= Military of Samoa =

Samoa has no formal defence structure or regular armed forces. It has informal defence ties with New Zealand, which is required to consider any request for assistance from Samoa under the bilateral Treaty of Friendship of 1962.

==History==
In 2022, there were about 900–1,100 police officers in Samoa, in three years time Samoa would soon have a force of 1,000 active police officers serving the country as well as 3 new patrol vessels.
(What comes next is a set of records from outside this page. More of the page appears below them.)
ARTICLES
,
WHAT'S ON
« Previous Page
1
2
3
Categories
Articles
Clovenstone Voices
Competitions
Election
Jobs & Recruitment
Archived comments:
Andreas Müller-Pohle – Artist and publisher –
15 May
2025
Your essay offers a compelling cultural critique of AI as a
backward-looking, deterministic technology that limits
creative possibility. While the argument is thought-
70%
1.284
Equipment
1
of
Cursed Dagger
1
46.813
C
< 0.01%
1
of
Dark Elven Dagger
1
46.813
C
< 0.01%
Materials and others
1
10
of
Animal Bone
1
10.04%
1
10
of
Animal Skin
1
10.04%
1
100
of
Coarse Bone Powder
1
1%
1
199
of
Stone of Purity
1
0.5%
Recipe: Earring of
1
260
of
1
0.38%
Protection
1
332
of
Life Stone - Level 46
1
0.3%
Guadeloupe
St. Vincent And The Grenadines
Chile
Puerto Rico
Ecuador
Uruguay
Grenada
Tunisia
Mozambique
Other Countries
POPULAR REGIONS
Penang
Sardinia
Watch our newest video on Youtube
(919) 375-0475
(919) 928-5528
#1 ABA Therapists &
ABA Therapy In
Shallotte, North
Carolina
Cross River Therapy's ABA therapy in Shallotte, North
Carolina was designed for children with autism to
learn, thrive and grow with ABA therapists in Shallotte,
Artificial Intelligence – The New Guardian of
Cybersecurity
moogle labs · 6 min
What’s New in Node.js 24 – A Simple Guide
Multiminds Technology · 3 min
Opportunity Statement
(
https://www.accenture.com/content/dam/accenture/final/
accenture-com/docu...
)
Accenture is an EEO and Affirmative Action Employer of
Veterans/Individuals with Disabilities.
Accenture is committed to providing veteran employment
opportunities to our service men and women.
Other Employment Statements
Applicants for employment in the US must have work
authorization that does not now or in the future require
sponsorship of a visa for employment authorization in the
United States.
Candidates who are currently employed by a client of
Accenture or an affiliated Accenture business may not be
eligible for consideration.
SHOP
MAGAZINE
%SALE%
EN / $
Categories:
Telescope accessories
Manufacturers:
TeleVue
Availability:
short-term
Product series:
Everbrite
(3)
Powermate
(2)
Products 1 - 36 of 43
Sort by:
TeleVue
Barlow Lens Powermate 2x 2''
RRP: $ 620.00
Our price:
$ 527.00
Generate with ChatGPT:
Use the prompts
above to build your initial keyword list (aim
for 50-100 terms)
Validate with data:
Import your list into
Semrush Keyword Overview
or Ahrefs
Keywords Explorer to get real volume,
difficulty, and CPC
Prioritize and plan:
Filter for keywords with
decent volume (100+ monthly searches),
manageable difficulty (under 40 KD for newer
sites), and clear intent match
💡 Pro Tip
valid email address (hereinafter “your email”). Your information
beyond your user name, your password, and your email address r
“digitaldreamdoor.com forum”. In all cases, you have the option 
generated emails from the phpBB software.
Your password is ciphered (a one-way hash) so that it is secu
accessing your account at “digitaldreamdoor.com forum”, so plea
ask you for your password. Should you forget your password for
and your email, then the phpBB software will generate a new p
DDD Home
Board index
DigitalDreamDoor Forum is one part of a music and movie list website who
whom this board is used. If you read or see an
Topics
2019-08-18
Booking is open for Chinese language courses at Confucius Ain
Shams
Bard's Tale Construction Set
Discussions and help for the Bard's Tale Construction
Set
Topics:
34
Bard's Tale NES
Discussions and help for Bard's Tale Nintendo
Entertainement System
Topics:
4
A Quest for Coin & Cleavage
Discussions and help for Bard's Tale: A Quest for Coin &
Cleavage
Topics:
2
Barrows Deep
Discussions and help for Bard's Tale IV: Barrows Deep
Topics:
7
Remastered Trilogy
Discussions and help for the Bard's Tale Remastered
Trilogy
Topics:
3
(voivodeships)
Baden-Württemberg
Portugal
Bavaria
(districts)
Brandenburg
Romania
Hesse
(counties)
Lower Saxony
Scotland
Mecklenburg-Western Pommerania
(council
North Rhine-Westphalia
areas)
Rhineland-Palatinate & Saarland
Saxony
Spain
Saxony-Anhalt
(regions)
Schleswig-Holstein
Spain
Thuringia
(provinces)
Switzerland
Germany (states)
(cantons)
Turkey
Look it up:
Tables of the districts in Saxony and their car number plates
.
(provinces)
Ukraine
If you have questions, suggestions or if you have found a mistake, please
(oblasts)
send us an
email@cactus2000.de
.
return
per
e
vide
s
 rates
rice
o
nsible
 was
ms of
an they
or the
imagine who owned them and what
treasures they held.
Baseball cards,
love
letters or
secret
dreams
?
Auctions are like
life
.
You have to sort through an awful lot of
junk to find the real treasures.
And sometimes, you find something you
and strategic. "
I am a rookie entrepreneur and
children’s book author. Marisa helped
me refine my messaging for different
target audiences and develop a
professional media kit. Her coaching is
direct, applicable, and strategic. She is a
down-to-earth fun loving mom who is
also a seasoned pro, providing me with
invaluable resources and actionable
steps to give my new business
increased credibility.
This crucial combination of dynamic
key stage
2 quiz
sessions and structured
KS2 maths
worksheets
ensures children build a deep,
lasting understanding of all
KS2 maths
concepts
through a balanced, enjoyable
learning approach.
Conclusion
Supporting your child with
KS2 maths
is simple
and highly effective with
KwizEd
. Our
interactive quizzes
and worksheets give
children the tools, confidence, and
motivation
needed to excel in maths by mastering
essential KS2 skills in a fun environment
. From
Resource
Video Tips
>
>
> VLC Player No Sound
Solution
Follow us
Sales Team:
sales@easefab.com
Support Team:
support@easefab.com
Officers of the national police force, the Samoa Police Service, are regularly unarmed, but may be armed in exceptional circumstances with ministerial approval. State armories were estimated to hold about 142 small arms; they also have three 3-pounder cannons in 2003. By 2022, armories estimated to hold about 650–700 rifles, pistols and shotguns including military grade equipment as well as six 3-pounder artillery cannons and two 30 mm autocannons; soon a third 30 mm autocannon will be ordered for a new patrol boat by 2023. Samoan police naval forces have also announced that there will be three new patrol boats which will soon be built which will be able to hold one 30 mm autocannon and two heavy machine guns each. In 2019, Samoa was given an unarmed patrol boat, the by Australia. In June 2022, Australia's Foreign Minister Penny Wong announced with Samoan Prime Minister Fiamē Naomi Mataʻafa that the craft would be replaced at Australia's expense after Nafanua II ran aground on a reef in August 2021.